I Guess AI Is Now My Target Customer
If you’re building a developer tool right now, you probably have a launch plan: Post it on Show HN. Grind for GitHub stars. Maybe host a hackathon or two. You know, the standard playbook.
I suspect this playbook will soon become obsolete. Not because it doesn’t work on humans, but because humans are no longer the ones choosing which tools get used.
It’s not that humans have left the loop. A human still decides which tools end up in a project. But increasingly, that decision gets mediated by an AI coding agent.
Watch how software actually gets built now. A developer doesn’t read your README and evaluate your API. They tell Claude Code “I need to transform this dataset” and Claude Code either reaches for your tool or it doesn’t.
This changes the distribution game in ways I don’t think most developer-tool founders have internalized yet.
The old funnel was: awareness → landing page → docs → adoption. A human saw your Show HN post, clicked through, skimmed the README, and maybe tried it out. Every step was optimized for human attention and human decision-making.

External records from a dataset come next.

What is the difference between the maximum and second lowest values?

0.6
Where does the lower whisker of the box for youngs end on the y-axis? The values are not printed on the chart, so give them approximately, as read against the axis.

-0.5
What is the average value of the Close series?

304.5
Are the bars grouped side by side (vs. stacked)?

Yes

The new funnel looks different. The human says “do X.” The AI agent decides how to do X. If the agent knows your tool exists and understands how to use it, you win. If it doesn’t, you don’t. The human never even saw your name.

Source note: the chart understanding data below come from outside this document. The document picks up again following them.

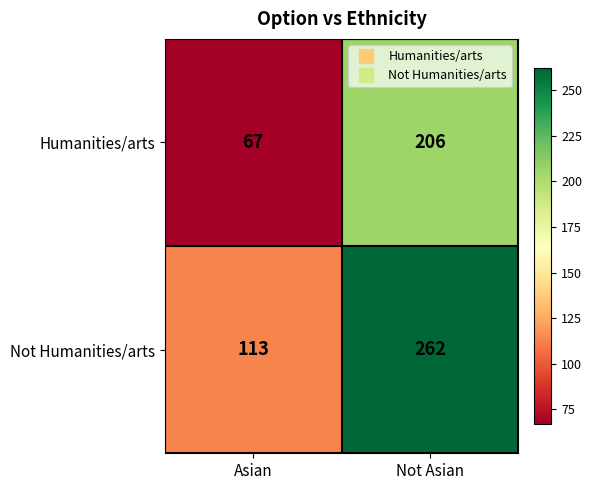

The value of Humanities/arts at Not Asian is 206. True or false?

True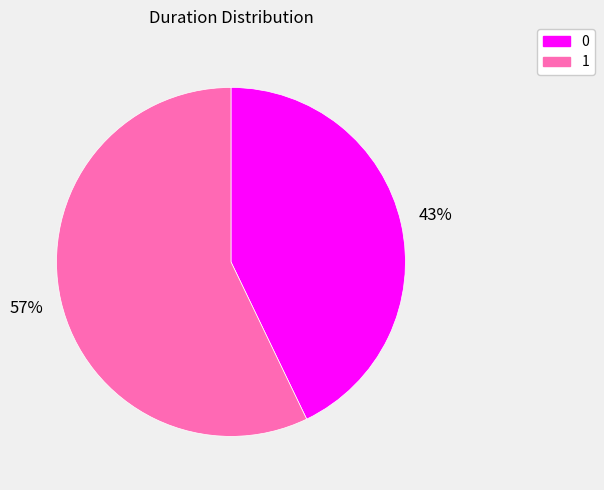

Combined, do 1 and 0 account for over 50%?

Yes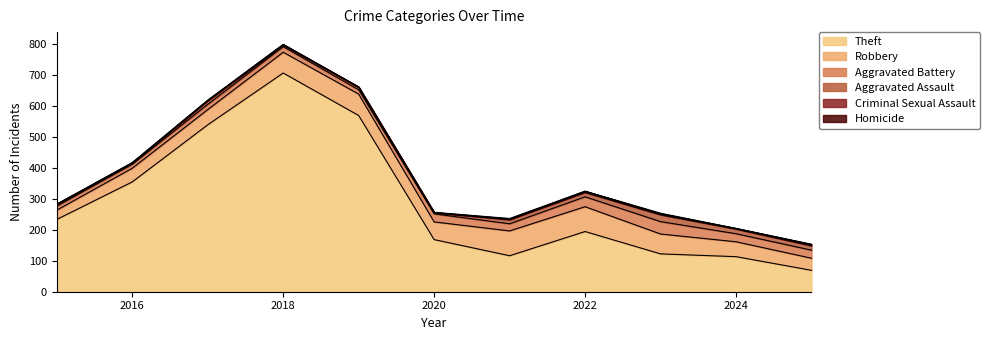

The value of Theft at 2016 is 203. True or false?

False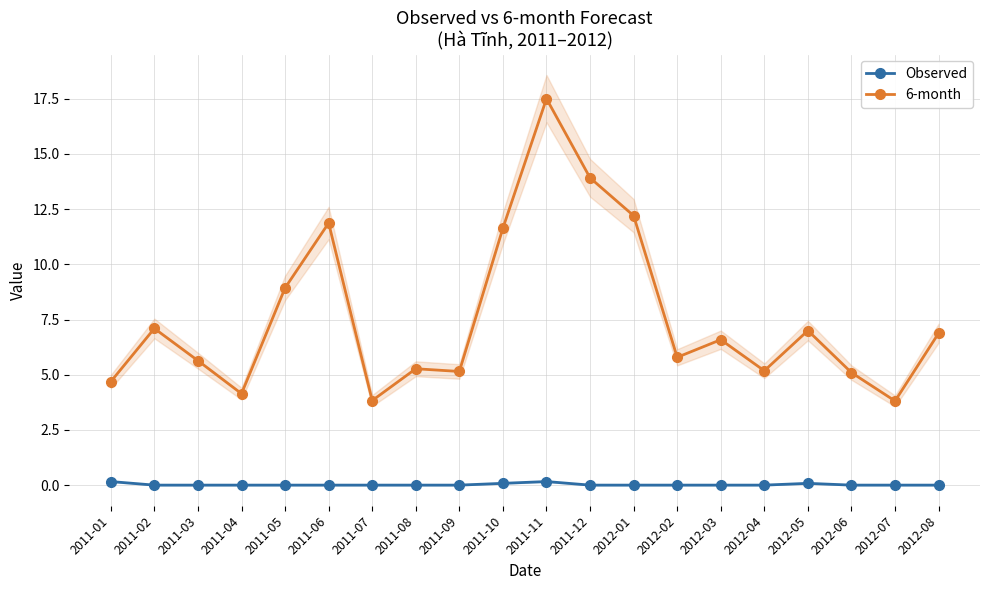

True or false: 6-month has more than 2 points higher than both neighbors.

True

So the question becomes: how does an AI agent come to know about your tool?
There are really two distinct things happening here:
The first is training data. If an LLM has seen enough examples of your tool being used — in blog posts, tutorials, Stack Overflow answers, GitHub repos — it develops an intuition for when and how to reach for it. This is the passive channel. You can’t directly control it, but you can influence it.
The second is tool integration. MCP servers, CLI interfaces, well-structured APIs — the mechanisms by which an AI agent can actually invoke your tool at runtime. This is the active channel. You control it completely.
Most people fixate on the first one because it feels more mysterious. But I think the second one is where the real leverage is, at least right now. If your tool has a clean MCP integration and good structured documentation, an AI coding agent can use it today regardless of whether it appeared in the training data. The training data question matters more for discovery — whether the agent thinks to use your tool unprompted.
This leads to what I think is the most interesting question in developer-tool distribution right now: is there such a thing as SEO for LLMs?
The cynical framing is: do I need to manufacture social proof? Do I need to convince fifty friends to write blog posts about my tool so that Anthropic’s next training run picks them up?
The honest answer is: kind of, but it’s not as sinister as it sounds. LLMs learn from the public web. If nobody writes about your tool, it functionally doesn’t exist to the model. That’s not some opaque ranking algorithm punishing you. It’s just the physics of how these systems work. A tool with a thousand tutorials will be better understood by the model than a tool with three. This was always true for humans too — it’s just that now the “reader” processing all that content is a neural network instead of a person scanning Hacker News.
What worries me is the second-order effect. Well-known tools generate more public content. More content means better model understanding. Better model understanding means AI agents recommend those tools more often. Which makes them more well-known. This is a rich-get-richer dynamic, and it creates a brutal cold-start problem for new tools.
If you’re an established project with years of blog posts and Stack Overflow threads, the AI era is a tailwind. If you’re launching something new, you face a bootstrapping challenge that didn’t exist before: you need to get into the models, and the models won’t find you until you’re already popular.
So what should a developer-tool founder actually do about this?
First, we need to treat documentation as our primary marketing channel. Not documentation in the traditional sense — a dry API reference that exists to serve existing users. Documentation as content. Rich examples, explained end-to-end. Common workflows, spelled out verbosely. The kind of writing that a human might find tediously thorough but that an LLM will absorb perfectly. Your docs need to be optimized for a reader with infinite patience and zero intuition.
Second, prioritize an MCP server. If a developer’s Claude Code instance can invoke your tool directly, that’s worth more than a thousand GitHub stars. Stars are a vanity metric for humans. Tool integration is a distribution metric for agents.
Third, rethink what “content marketing” means. It used to mean writing blog posts to build an audience. Now it means producing the training data you want future models to learn from. Every tutorial you write, every example you publish, every answer you post — it’s all input to the next training run. The audience for your content is partly human and partly statistical.
I don’t know if this is the right framework. It’s possible that six months from now, tool discovery will look completely different — maybe there will be an app store for MCP servers, or Anthropic will launch some kind of tool registry, and none of this grassroots optimization will matter.
But I suspect the core insight will hold: if you’re building a developer tool in the AI era, your most important user can’t attend your hackathon, doesn’t care about your logo, and will never star your repo. It just needs to understand what your tool does and how to call it. Everything else is noise.